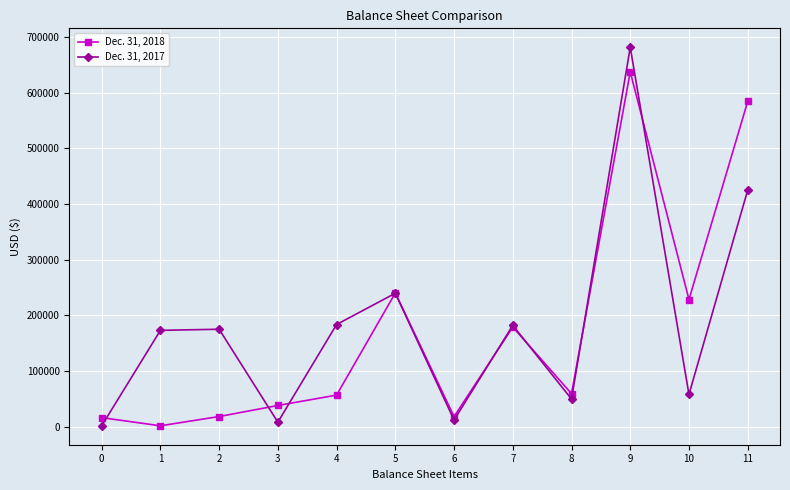

Is this an area chart (filled region under the line)?

No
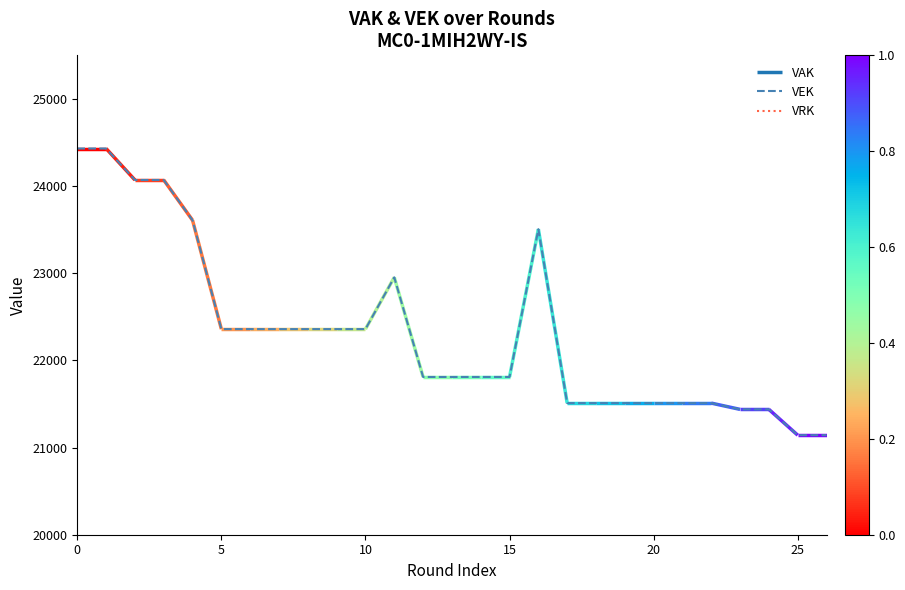

Is it true that VEK equals 24431 at 0?

True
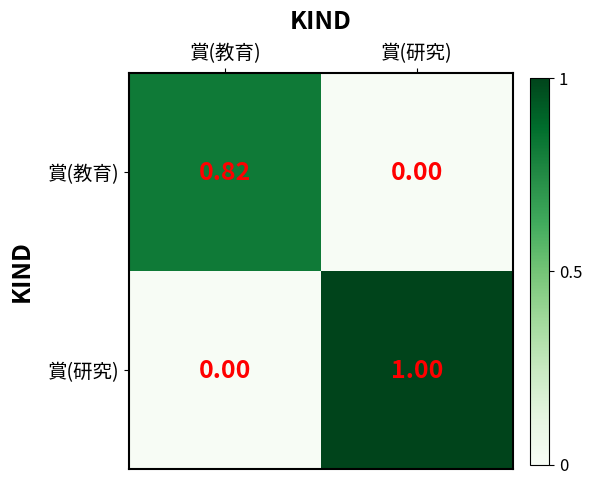

At which label does 賞(研究) reach its minimum?

賞(教育)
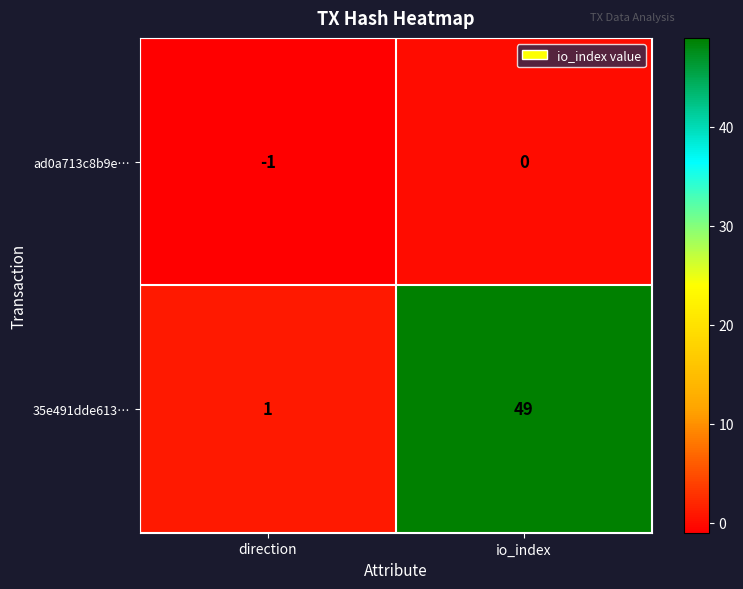

Read the 35e491dde613… value at io_index, to the nearest 10.

50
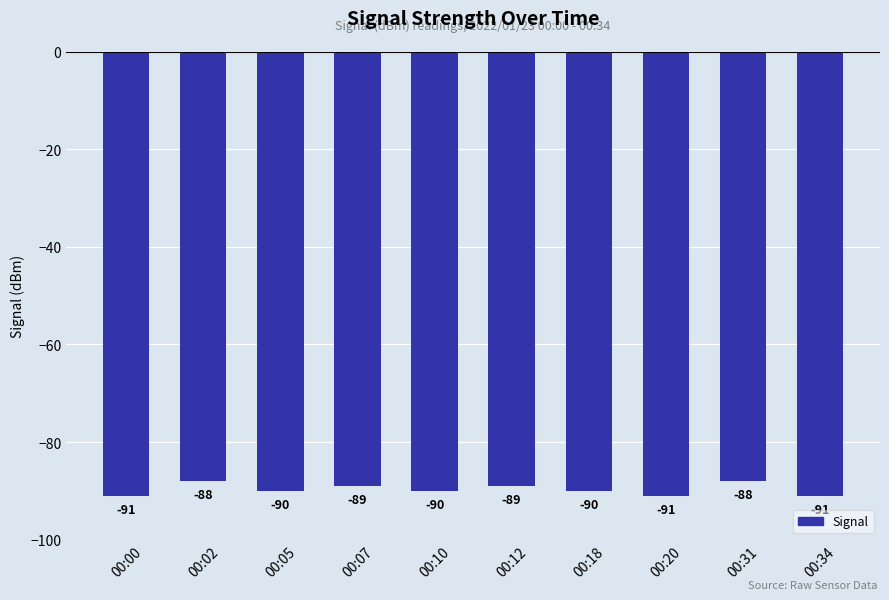

The value at 00:34 is -91. True or false?

True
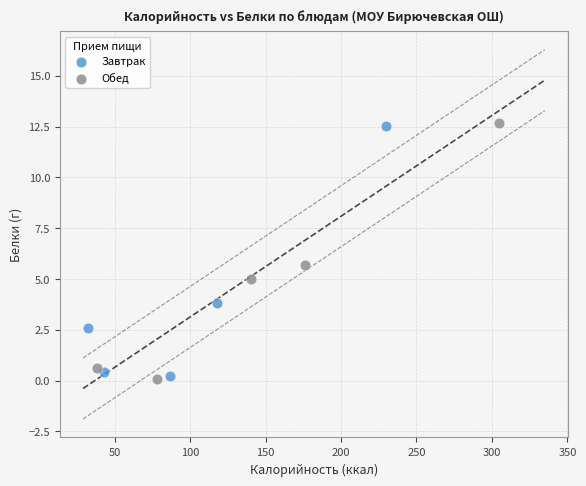

What are all the series names shown in the legend?

Завтрак, Обед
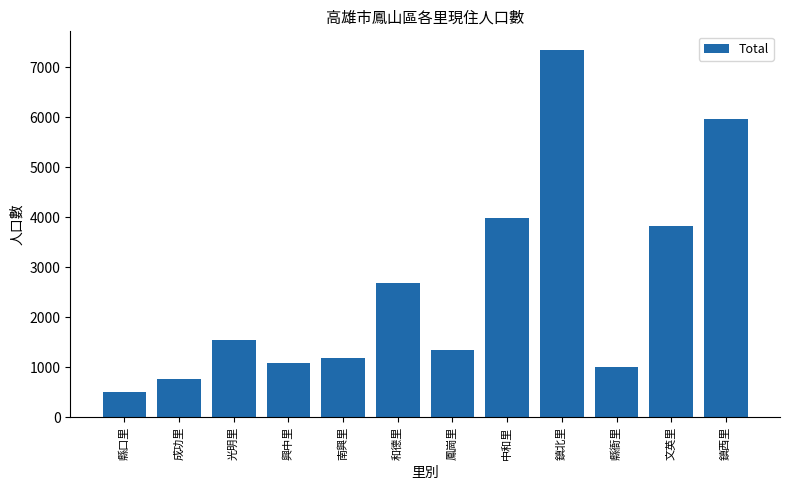

Where is the data nearest to the value 3932?

中和里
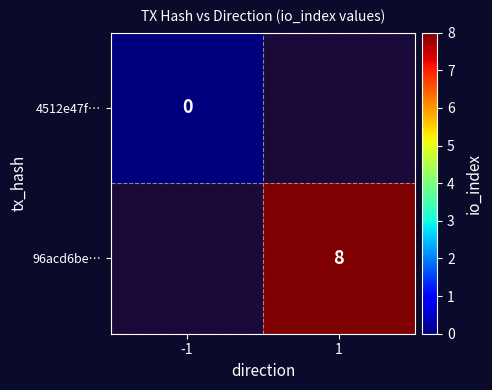

What is the greatest value displayed?

8.0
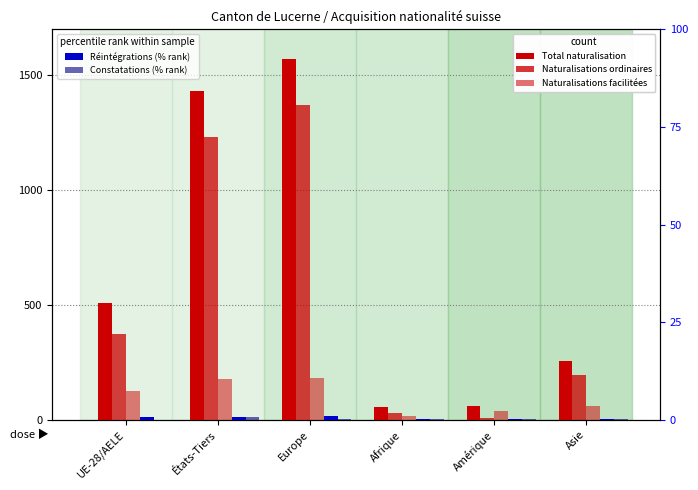

The value of Réintégrations (% rank) at Amérique is 0.3. True or false?

True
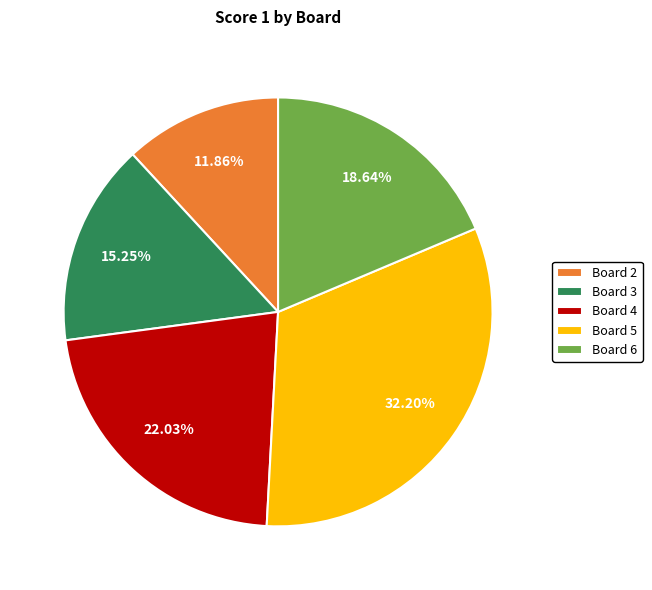

What is the largest slice in the pie chart?

Board 5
########
Work order — Could you switch "greatest" to "highest" in the listing, starting with the line that contains "The value at 00:34 is -91. True or false?" and going on through the end of the listing, with everything else unchanged? Give only those lines, and leave the pictures out.

Task solution —
The value at 00:34 is -91. True or false?

True

What are all the series names shown in the legend?

Завтрак, Обед

Where is the data nearest to the value 3932?

中和里

What is the highest value displayed?

8.0

The value of Réintégrations (% rank) at Amérique is 0.3. True or false?

True

What is the largest slice in the pie chart?

Board 5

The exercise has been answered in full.